Этой осенью капитану Пендертону исполнилось тридцать пять лет. Несмотря на свою относительную молодость, он скоро должен был получить кленовые листики майора, а в армии, где продвижение по службе зависит, главным образом, от выслуги лет, такое раннее повышение свидетельствовало о несомненном признании его талантов. Капитан много работал и обладал блестящим, по армейским стандартам, умом, так что многие, включая самого капитана, считали, что он дослужится и до генерала. Впрочем, изнурительные занятия капитана Пендертона давали о себе знать. В последние недели он выглядел очень плохо. Под глазами появились круги, вроде синяков, лицо пожелтело и покрылось какими‑то пятнами, стали беспокоить зубы. Зубной врач предложил удалить два нижних коренных и поставить мост, но капитан оттягивал лечение, так как чувствовал, что времени терять нельзя. Лицо капитана было постоянно напряжено, левый глаз начал дергаться. Судорожное подергивание века придавало его искаженному лицу какое‑то механическое выражение.

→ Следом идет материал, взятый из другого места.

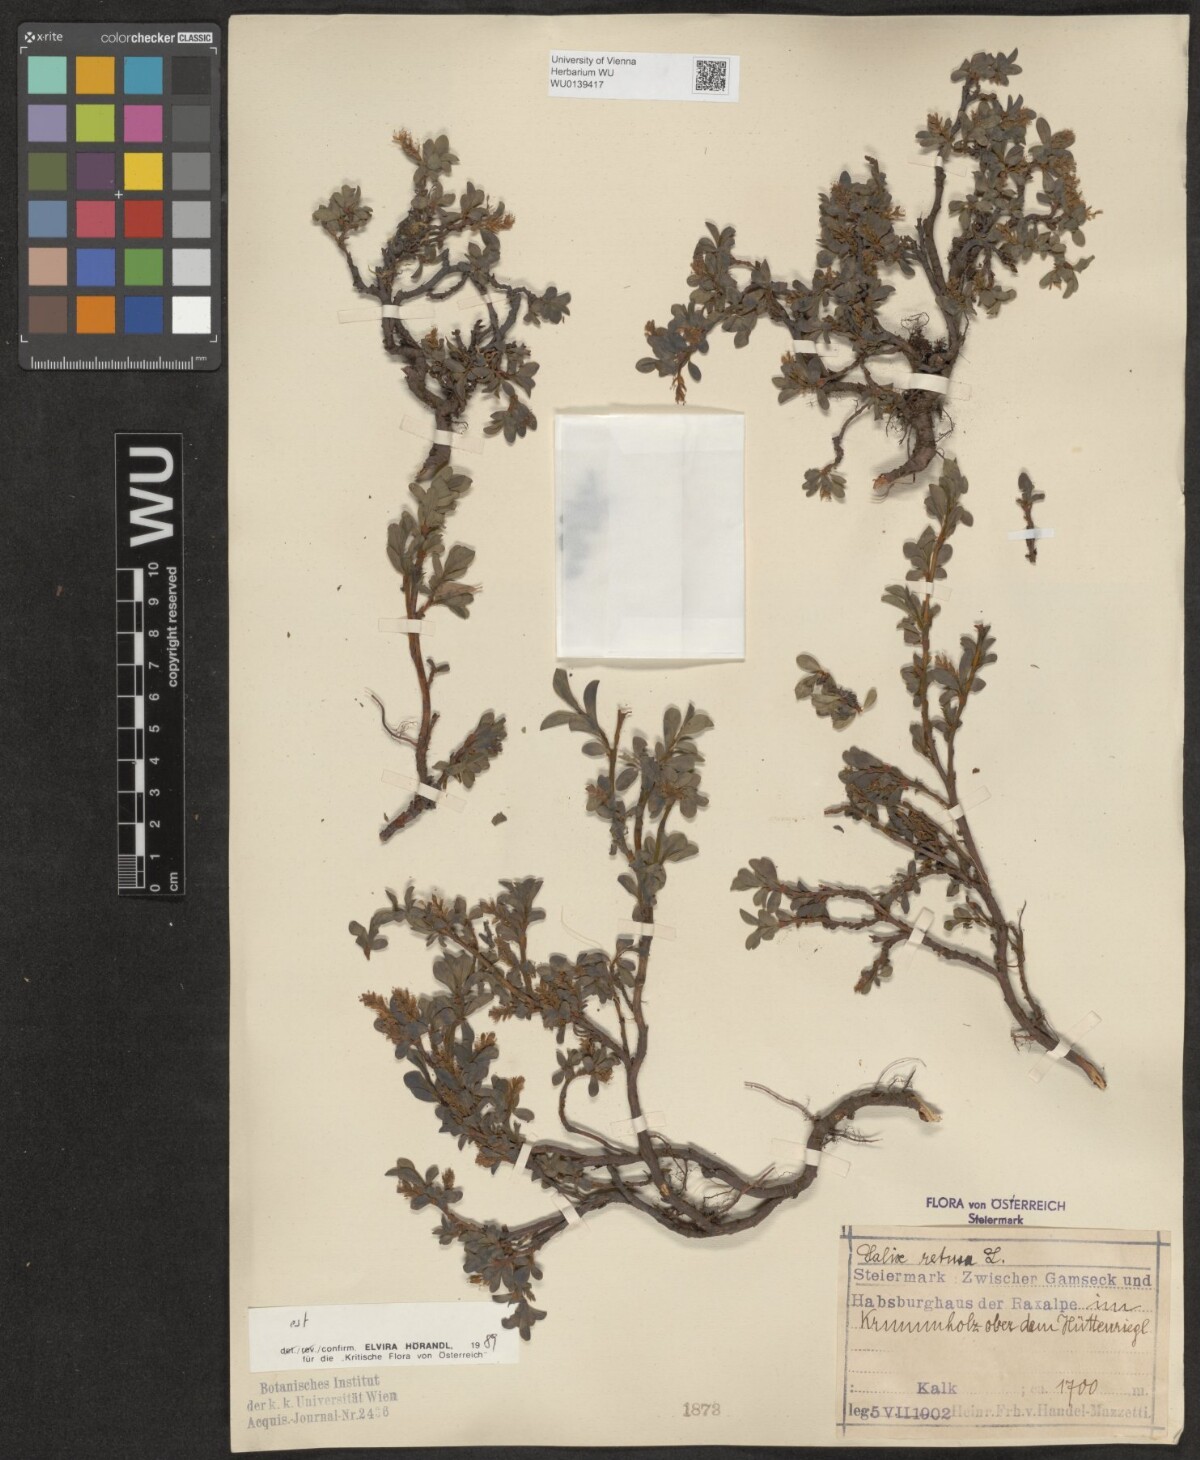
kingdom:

Капитану приходилось постоянно сдерживать все нарастающее возбуждение. Его поглощенность солдатом нарастала, словно болезнь. Как при заболевании раком клетки бунтуют и начинают усиленное самовоспроизводство, приводящее в конце концов к гибели тела, так же непропорционально возросли в сознании капитана мысли о солдате. Иногда он с тревогой взирал на ступени, которые привели его в это состояние — начиная с кофе, опрокинутого на новые брюки, и кончая расчисткой леса, столкновением после скачки на Фениксе и непродолжительными встречами на дорожках городка. Каким образом раздражение превратилось в ненависть, а ненависть — в болезненную одержимость, капитан объяснить не мог.